#### [YOUR ASSIGNMENT]
Omit any picture, and return the remaining data exactly as written.

#### [THE DATA]
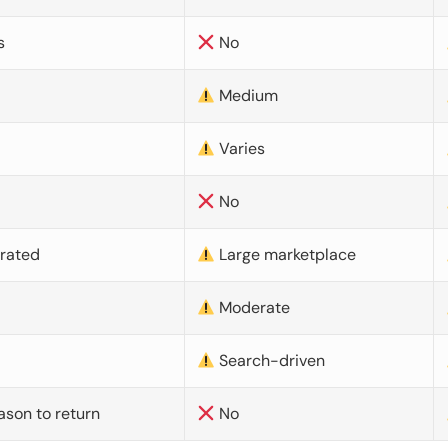
s
No
Medium
Varies
No
urated
Large marketplace
Moderate
d
Search-driven
ason to return
No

#### [OUTPUT]
s
No
Medium
Varies
No
urated
Large marketplace
Moderate
d
Search-driven
ason to return
No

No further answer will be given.